ANSWERS: 5
  • (http://www.chow.com/stories/10692) Most seedless fruit comes about the same way as other fruits, which commonly are grown from cuttings or grafts and not seeds. To make a cutting, a branch or vine is cut from a plant, fed a nutrient mixture, and put in dirt, where leaves and roots form. In a graft, the branch, vine, or bud is grown right into another plant’s trunk or rootstalk. With the exception of seedless watermelons, which have a complicated propagation method, seedless fruit can’t reproduce on its own—it must be grafted each time. Seedless fruit originated from genetic mutations that humans discovered and cultivated. For example, seedless navel oranges date back to the 19th century and a single mutant tree in Brazil, whose progeny all come from buds grafted onto other citrus trees. Scientists are working continually to produce new varieties of seedless fruit, either by breeding different varieties together or by stimulating genetic mutations. In recent years, they have created some seedless citrus crops by irradiating plant seeds, which causes mutations. Some of these mutations are fatal to the plant, some are benign; but sometimes these irradiated seeds produce a suitable seedless fruit, and the plants are propagated through budding. Researchers may have to look at thousands of seedlings to find a plant that’s not only seedless but also attractive to farmers and consumers. David Ramming, a research horticulturalist with the USDA research center in Parlier, California, was involved recently in the introduction of two new species of grapes, the Sweet Scarlet and the Scarlet Royal. He says the goal is to create disease-resistant seedless fruit that tastes good and can be grown in different hemispheres. “We’ve got new varieties in the works all the time,” says Ramming. “We’re trying not just to have seedless fruit that tastes good, but to make it available to grocers all year round.”

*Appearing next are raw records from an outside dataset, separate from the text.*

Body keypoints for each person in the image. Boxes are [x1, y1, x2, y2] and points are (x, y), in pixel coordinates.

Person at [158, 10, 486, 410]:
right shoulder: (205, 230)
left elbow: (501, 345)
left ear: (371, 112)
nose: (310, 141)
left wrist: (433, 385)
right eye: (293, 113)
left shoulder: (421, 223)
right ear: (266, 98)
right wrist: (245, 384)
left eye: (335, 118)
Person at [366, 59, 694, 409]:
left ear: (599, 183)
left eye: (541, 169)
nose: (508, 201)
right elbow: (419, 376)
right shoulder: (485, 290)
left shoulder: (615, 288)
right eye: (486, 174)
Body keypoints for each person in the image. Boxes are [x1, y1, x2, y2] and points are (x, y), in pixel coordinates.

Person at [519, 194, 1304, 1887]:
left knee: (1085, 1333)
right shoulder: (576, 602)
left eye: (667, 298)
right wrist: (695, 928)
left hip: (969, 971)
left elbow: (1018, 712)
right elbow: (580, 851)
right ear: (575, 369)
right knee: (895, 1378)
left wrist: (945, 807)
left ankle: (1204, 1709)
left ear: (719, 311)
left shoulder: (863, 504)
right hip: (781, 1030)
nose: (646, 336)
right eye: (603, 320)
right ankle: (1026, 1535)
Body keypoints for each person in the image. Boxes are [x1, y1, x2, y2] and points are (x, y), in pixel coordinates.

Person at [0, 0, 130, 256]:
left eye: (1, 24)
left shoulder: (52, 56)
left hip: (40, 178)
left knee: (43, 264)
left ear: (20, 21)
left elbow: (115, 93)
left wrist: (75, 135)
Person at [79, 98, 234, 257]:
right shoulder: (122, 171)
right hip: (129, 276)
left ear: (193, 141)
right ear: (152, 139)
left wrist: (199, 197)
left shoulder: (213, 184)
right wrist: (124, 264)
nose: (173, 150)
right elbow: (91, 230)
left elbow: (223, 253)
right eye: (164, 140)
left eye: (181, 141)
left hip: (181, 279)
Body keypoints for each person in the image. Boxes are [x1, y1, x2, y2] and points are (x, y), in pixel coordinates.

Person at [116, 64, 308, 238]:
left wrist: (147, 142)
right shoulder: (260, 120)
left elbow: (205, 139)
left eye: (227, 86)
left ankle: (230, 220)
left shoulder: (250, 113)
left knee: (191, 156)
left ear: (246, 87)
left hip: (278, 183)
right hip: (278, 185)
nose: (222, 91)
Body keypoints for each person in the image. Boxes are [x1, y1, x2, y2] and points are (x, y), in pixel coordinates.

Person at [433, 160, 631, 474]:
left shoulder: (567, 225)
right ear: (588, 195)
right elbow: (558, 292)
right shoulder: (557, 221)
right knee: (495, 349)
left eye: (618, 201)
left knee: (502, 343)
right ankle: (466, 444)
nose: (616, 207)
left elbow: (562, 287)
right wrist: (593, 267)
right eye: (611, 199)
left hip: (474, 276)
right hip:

  • A piece of a vine or branch is cut off, dipped in rooting hormone and then placed in moist dirt so that roots and leaves form.
  • Grapes are rarely grown from seeds. They are grown from slips, little pieces of a mother vine's branches so that all the vines come from that one vine.
  • not far from the vine :)
  • The same as the seeded varieties on a vine,but they have been genetically modified to produce no seeds.